# AIM
Pull out every line of the data below that contains the string "number" and copy each of those lines. Match the case.

# RECORDS PROVIDED

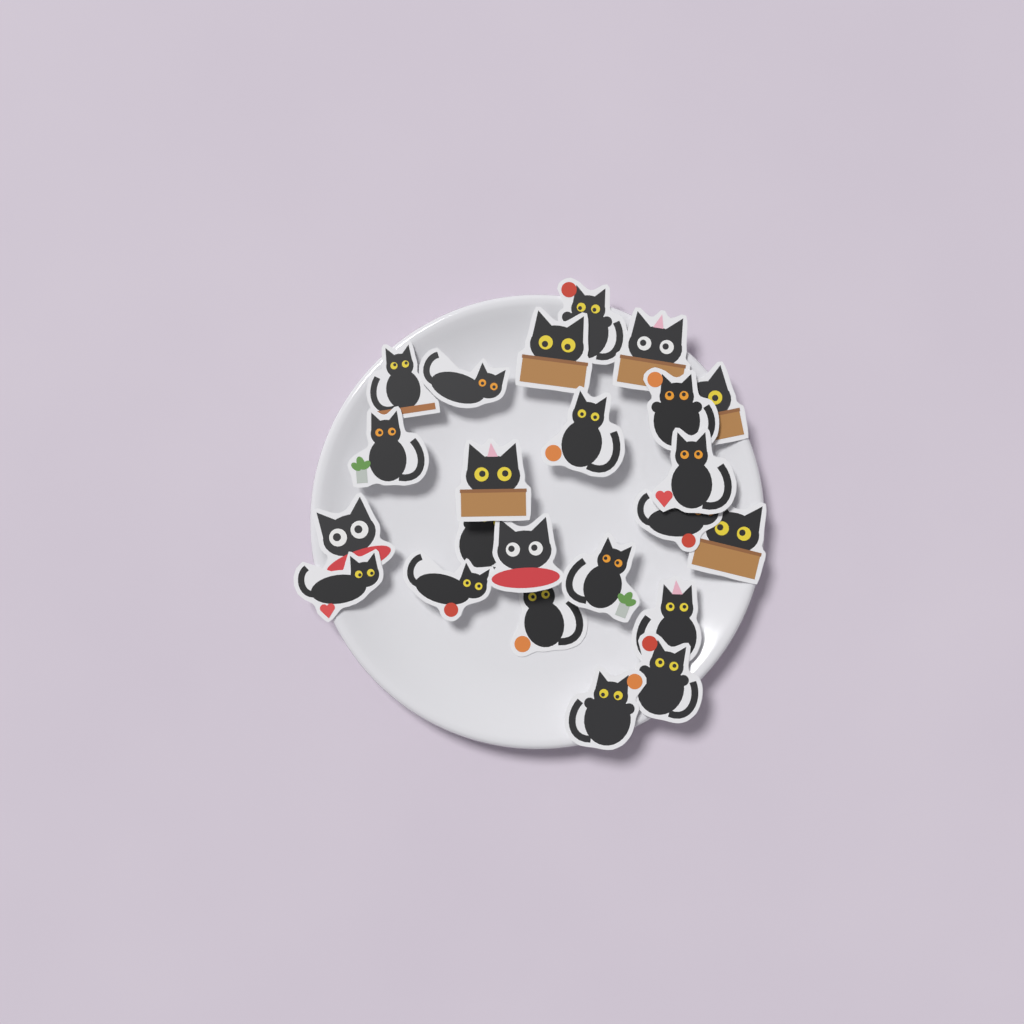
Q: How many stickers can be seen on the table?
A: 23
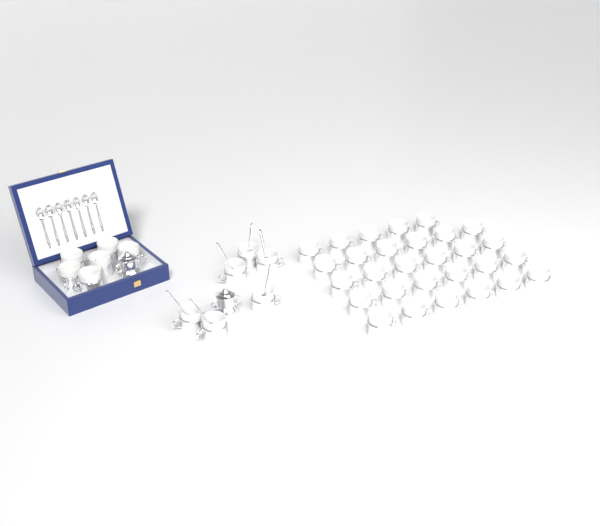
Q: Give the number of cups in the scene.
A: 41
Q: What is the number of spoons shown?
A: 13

* * *

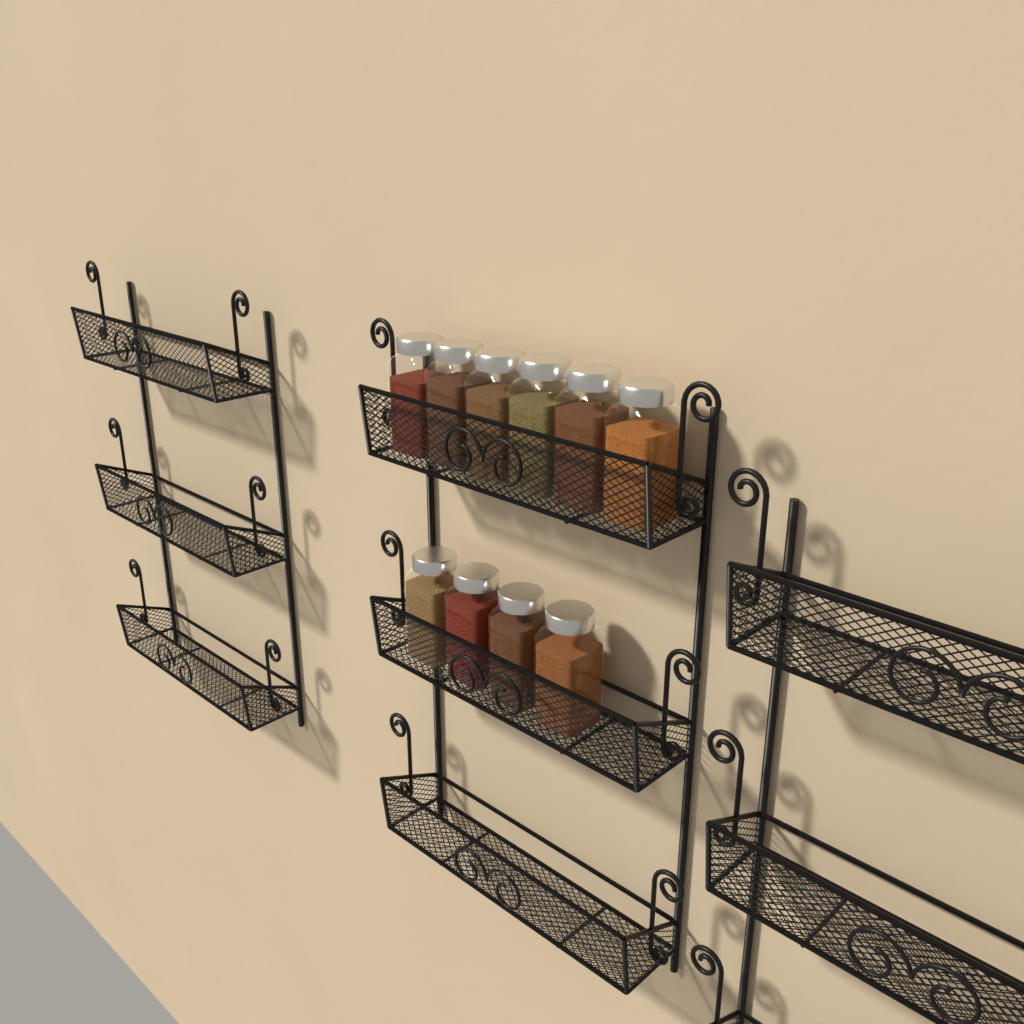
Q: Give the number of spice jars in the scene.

==

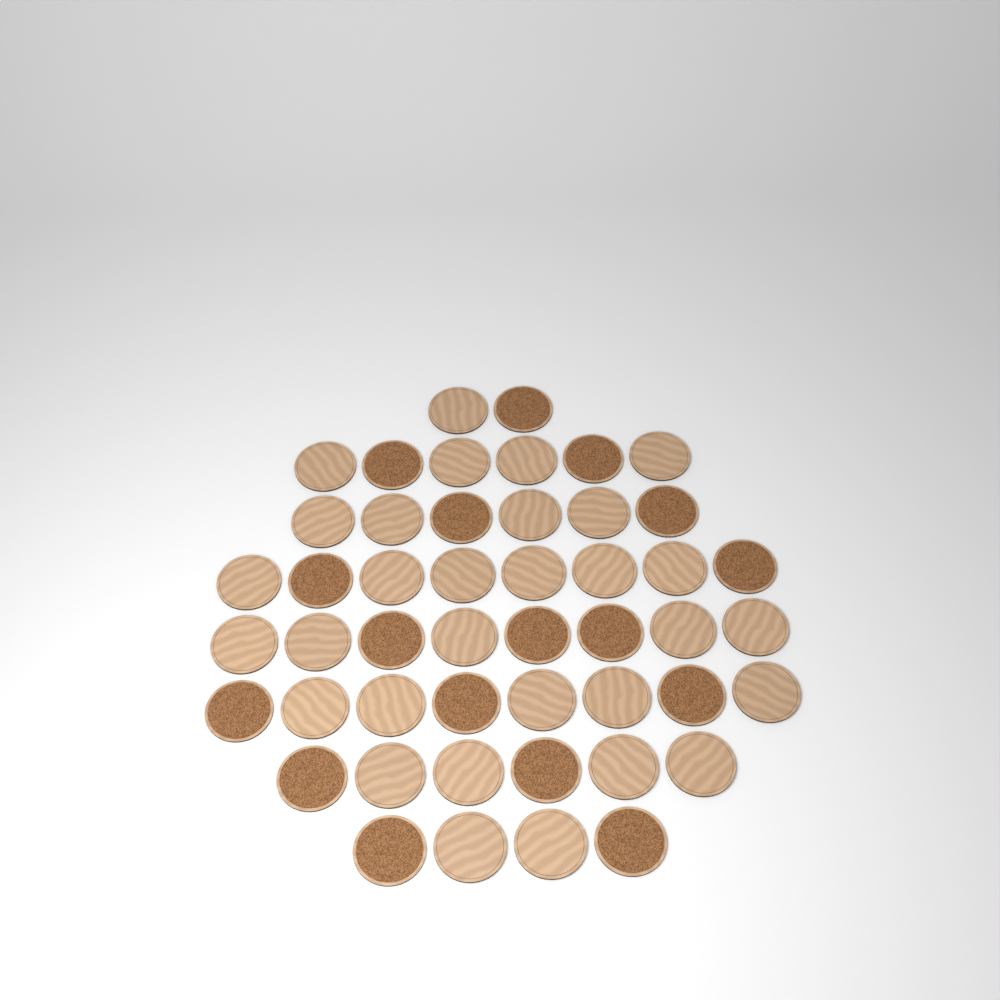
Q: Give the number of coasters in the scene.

# RESULT OF THE TASK
Q: Give the number of cups in the scene.
Q: What is the number of spoons shown?
Q: Give the number of spice jars in the scene.
Q: Give the number of coasters in the scene.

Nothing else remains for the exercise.